SINGAPORE February 26, 2002 The CFM Project TECH56 validation phase continues its highly successful progress, with component tests yielding results that are meeting or exceeding program goals.
CFM International (CFM), the world's leading supplier of commercial aircraft engines, is a 50/50 joint company of Snecma Moteurs (Safran Group) of France and General Electric of the United States.
With Project TECH56, CFM is developing and maturing technology that will define the state of the art for decades. Focusing on simpler designs, better efficiency, lower overall cost of ownership, and reduced environmental impact, CFM is looking at every major component to find ways to make the best products in the industry even better. At GE and Snecma (Safran Group) facilities, Project TECH56 components have undergone extensive testing, putting real hardware in real CFM56 engines, simulating a real CFM operating environment.
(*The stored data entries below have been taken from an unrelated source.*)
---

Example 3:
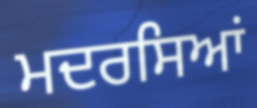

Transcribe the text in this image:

ਮਦਰਸਿਆਂ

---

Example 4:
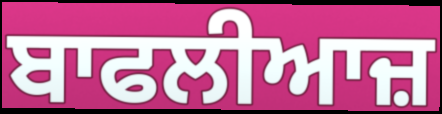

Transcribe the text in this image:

ਬਾਫਲੀਆਜ਼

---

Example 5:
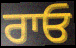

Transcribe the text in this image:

ਰਾਓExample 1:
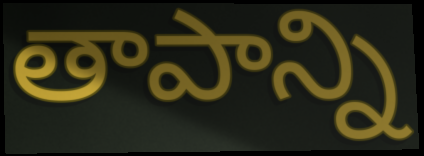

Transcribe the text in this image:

తాపాన్ని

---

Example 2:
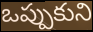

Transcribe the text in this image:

ఒప్పుకుని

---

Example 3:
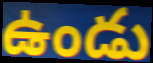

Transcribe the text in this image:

ఉండు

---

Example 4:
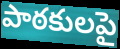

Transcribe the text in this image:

పాఠకులపై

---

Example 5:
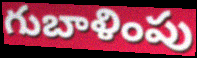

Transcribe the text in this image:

గుబాళింపు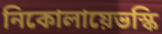
নিকোলায়েভস্কি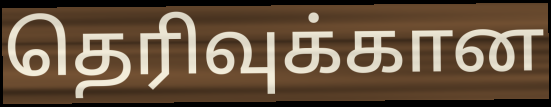
தெரிவுக்கான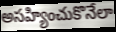
అసహ్యించుకొనేలాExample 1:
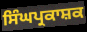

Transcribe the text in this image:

CFM has successfully tested a solid 61-inch, swept wide chord fan blade on a modified CFM56-7 engine, including performance, acoustics and crosswind testing. The blades also completed bird ingestion and blade-out rig tests. A 68-inch, hollow swept wide chord fan is undergoing mechanical, performance, and acoustic tests on a modified CFM56-5C engine. The Snecma-designed fan has undergone more than 50 hours of rig and ground tests. In late 2001, the fan completed initial acoustic testing at GE's Peebles, Ohio, outdoor test facility to characterize its noise signature, and is undergoing 2.5-, 4-, and 6-pound bird ingestion rig tests at Snecma (Safran Group) facilities in Villaroche, France. Thus far, the fan has met or exceeded design point flow and efficiency goals. Fan tests completed to date include: verification of the mechanical integrity of a new aluminum fan frame with integrated outlet guide vanes (OGVs); validation of the aeromechanics of the hollow aft-swept fan blades; design point performance; and fan acoustic mapping, using a variable fan nozzle which allows evaluation at different pressure ratios. CFM is currently conducting performance mapping at Villaroche and will return the engine to Peebles for crosswind testing by mid-year. A full-scale engine blade-out test is scheduled at Villaroche for late 2002.
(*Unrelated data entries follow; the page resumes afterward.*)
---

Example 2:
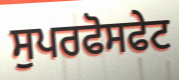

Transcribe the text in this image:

ਸੁਪਰਫੋਸਫੇਟ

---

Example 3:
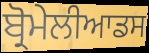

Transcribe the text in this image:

ਬ੍ਰੋਮੇਲੀਆਡਸ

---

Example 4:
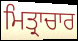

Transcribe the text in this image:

ਮਿਤ੍ਰਾਚਾਰ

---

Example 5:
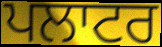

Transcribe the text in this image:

ਪਲਾਟਰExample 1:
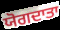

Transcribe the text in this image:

ਯੋਗਦਾਤਾ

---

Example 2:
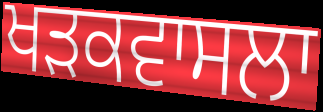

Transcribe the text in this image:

ਖੜਕਵਾਸਲਾ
CFM is on schedule to test a new booster design on a CFM56-5B engine. The objective is to achieve higher reliability with fewer parts by eliminating the variable bleed valves (VBVs).
The second build of the advanced six-stage high-pressure compressor (HPC) has successfully completed full-scale rig testing, with a third build scheduled to go on test later this year. The HPC design achieves much higher stage loading with fewer airfoils and rotors, thus providing operators with high efficiency and lower maintenance costs. Build I, which completed testing in 2000, achieved design intent airflow and demonstrated outstanding operability. Build II featured newly contoured airfoils to maintain operability and improve efficiency. CFM recorded more the 1,430 data points on this build during tests that encompassed: variable stator vane (VSV) optimization for operating line performance and stall margin, mapping with inlet distortion, blade tip clearance variation, bleed flow variation, and simulated altitude variation. The compressor demonstrated a low sensitivity to all of these variations, proving it's robustness for the real engine operating environment. Testing has confirmed a substantial efficiency improvement with no compromise in operability, establishing a new standard of performance for this class of compressor. Overall, the HPC has completed more than 335 hours of testing at GE's compressor test facility in Lynn, Massachusetts.
After completing extensive full-scale rig tests of the Twin Annular, Pre-Swirl (TAPS) combustor in 2000, CFM launched full-scale engine tests. Installed in a modified CFM56-7 engine, the combustor completed acoustic, performance and operability testing, in addition to hail ingestion tests. Results continue to be outstanding, with emissions meeting all requirements with significant margin. In late 2001, the TAPS went back on test with a new fuel nozzle design that incorporates design refinements identified during former tests. Initial testing has confirmed that the new simplified design improves reliability without compromising emissions, performance or operability. The combustor is currently undergoing endurance testing.
CFM is the only manufacturer with more than 190 million hours of experience with a single-stage high-pressure turbine. Project TECH56 is taking that experience to the next level, developing simpler designs and improving efficiency. CFM has completed several successful high-pressure turbine tests, in addition to counter-rotating dual-spool rig tests. Testing of a third-generation low-pressure turbine design with a 35 percent reduction in parts count versus the current CFM56 configuration is under way.
CFM International is a joint company of Snecma (Safran Group), France and General Electric Company, U.S.A.